Right under our noses a phenomenon as disturbing as Global Warming is taking place.

Bee hives throughout Europe and North America have undergone partial or complete depopulation since the fall of 2006, an unprecedented loss on a massive scale that has greatly alarmed beekeeper's and ecologists.

In some areas of the world 90 percent of the bees have either died or simply disappeared, a trend which, if unchecked, could collapse much of the planet's food chain. Most North American food crops are dependent on honeybees as pollinators.

Clues are beginning to emerge about why the bees may be disappearing in a phenomenon that has been dubbed 'colony collapse disorder.' A Florida Department of Agriculture official, Jerry Hayes described the situation this way in March for the TV program Living On Earth: “Bees are leaving the colonies and not coming back. They're actually disappearing as if the adult workers, the foragers, are going out and not remembering how to get home. So there aren't any dead bodies. The hives basically dwindle over time. The honey bee's immune system seems to be compromised. There is a class of insecticides called neonicotinoids, of which an active ingredient has been banned in some countries because it has been found to damage pollinators. It is a chemical that has a tendency to cause the bees to forget how to get home. These chemicals are used pervasively in U.S. agriculture.”

In London where there were about 10,000 bee hives in 2006, half of them mysteriously disappeared during the winter of 2006-2007. Nothing like this has ever happened before. Chairman of the London Beekeeping Association, John Chapple, told U.S. journalist Linda Moulton Howe a few weeks ago that 'pesticide cocktails' might be responsible for the colony collapses. “All the chemicals over the years that we have been pouring into the hives might have messed up the bees' senses...Most people think that bees just produce honey.
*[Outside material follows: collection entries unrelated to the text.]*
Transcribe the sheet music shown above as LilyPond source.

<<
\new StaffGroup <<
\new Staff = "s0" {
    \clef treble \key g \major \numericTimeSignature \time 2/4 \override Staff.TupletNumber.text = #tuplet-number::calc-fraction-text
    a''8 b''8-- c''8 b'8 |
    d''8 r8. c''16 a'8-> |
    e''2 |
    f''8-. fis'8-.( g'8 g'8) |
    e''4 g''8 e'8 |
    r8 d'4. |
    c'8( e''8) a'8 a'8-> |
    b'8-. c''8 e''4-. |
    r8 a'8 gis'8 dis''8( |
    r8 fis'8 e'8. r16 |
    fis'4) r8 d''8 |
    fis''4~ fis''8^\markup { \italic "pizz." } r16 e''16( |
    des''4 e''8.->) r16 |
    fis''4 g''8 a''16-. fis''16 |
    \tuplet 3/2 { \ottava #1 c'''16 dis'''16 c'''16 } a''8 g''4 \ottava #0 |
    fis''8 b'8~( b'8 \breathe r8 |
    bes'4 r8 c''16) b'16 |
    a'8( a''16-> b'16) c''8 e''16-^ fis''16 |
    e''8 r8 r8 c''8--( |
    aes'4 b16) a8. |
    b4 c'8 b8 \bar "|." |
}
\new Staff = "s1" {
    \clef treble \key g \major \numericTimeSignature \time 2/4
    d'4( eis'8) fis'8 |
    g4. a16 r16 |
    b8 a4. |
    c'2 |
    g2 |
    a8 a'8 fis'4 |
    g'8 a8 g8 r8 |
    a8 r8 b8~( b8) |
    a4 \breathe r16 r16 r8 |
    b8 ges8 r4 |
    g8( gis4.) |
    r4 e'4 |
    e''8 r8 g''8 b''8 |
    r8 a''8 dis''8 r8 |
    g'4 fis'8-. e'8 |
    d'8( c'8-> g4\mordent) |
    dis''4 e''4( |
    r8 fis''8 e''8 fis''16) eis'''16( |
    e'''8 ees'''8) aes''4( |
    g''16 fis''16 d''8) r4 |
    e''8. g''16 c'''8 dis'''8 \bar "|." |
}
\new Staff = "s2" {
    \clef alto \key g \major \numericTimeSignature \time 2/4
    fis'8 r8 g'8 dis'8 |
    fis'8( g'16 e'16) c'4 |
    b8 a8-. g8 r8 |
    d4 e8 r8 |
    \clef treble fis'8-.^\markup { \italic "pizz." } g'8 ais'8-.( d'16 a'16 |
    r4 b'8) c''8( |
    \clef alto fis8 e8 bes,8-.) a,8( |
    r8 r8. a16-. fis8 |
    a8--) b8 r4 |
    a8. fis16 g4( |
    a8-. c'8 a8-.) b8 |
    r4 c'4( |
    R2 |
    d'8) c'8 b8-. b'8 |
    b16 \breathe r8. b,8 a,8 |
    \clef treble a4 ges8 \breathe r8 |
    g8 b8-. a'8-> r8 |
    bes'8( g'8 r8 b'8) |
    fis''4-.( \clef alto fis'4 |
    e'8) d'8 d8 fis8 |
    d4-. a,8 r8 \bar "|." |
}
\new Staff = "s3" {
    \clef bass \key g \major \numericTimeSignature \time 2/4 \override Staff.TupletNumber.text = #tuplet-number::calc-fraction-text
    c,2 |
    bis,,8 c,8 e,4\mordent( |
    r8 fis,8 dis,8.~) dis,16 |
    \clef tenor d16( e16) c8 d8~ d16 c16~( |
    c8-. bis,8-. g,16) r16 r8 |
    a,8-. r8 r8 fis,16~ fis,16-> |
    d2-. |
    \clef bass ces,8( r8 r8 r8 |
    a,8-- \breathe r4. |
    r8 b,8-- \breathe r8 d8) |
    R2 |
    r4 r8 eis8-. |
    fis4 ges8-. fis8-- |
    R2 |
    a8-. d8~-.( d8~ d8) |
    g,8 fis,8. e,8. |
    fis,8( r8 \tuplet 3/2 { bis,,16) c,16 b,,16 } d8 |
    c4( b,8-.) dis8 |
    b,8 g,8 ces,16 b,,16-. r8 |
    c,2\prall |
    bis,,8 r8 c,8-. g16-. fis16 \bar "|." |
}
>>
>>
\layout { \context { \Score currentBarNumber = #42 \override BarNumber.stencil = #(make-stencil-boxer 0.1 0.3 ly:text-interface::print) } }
They don't realize that their main function in life, the most important thing to us, is pollination. People don't realize that without pollinating insects, we won't have berries on trees and so we won't have birds. If we don't have birds, it just works up the food chain.”

Still another theory about the bee disappearances comes from research conducted at the University of Halle in eastern Germany, where bee populations have diminished by up to 80 percent. A research team found evidence that toxins from a genetically modified corn variant, that was designed to repel insects, may have affected the bee's immune systems to allow parasites that are normally harmless to proliferate inside the bees and kill them.

Genome maps of the honeybee have revealed that the insect does not have a complement of genes that enables it to take many synthetic poisons out of its system, nor does this insect have as many immune-disease fighting genes as a fruitfly or a mosquito. That is according to University of Illinois entomologist May Berenbaum.

Whatever the cause, as our collective attention stays fixated on global warming we may be overlooking an equally significant and faster acting threat to our longterm survival that exists right in our front and back yards.